(Entries from a data collection)
***

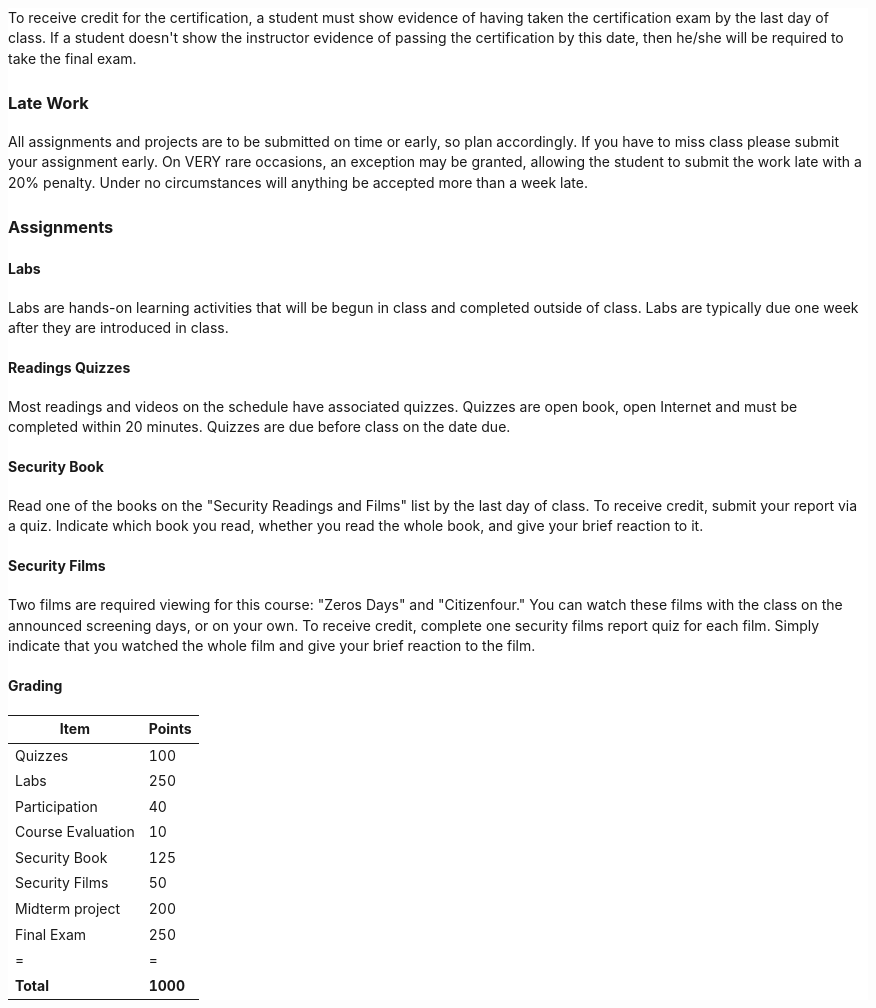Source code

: To receive credit for the certification, a student must show evidence of having taken the certification exam by the last day of class. If a student doesn't show the instructor evidence of passing the certification by this date, then he/she will be required to take the final exam.


### Late Work 

All assignments and projects are to be submitted on time or early, so plan accordingly. If you have to miss class please submit your assignment early. On VERY rare occasions, an exception may be granted, allowing the student to submit the work late with a 20% penalty. Under no circumstances will anything be accepted more than a week late.

### Assignments

#### Labs

Labs are hands-on learning activities that will be begun in class and completed outside of class. Labs are typically due one week after they are introduced in class.

#### Readings Quizzes

Most readings and videos on the schedule have associated quizzes. Quizzes are open book, open Internet and must be completed within 20 minutes.
Quizzes are due before class on the date due.

#### Security Book

Read one of the books on the "Security Readings and Films" list by the last day of class. To receive credit, submit your report via a quiz. Indicate which book you read, whether you read the whole book, and give your brief reaction to it.

#### Security Films

Two films are required viewing for this course: "Zeros Days" and "Citizenfour." You can watch these films with the class on the announced screening days, or on your own. To receive credit, complete one security films report quiz for each film. Simply indicate that you watched the whole film and give your brief reaction to the film.

#### Grading

<div markdown='1' style='width:40%' class='small'>

|                Item                | Points |
|------------------------------------|--------|
| Quizzes  |   100   |
| Labs | 250 |
| Participation | 40 | 
| Course Evaluation | 10 |
| Security Book | 125 |
| Security Films | 50 | 
| Midterm project |  200 |
| Final Exam | 250 | 
|=|=|
| **Total** |    **1000** |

***

**ACTIVITY**
State only the number of lines in the entries above that contain the string "Labs", matching uppercase and lowercase exactly.

**TASK OUTPUT**
3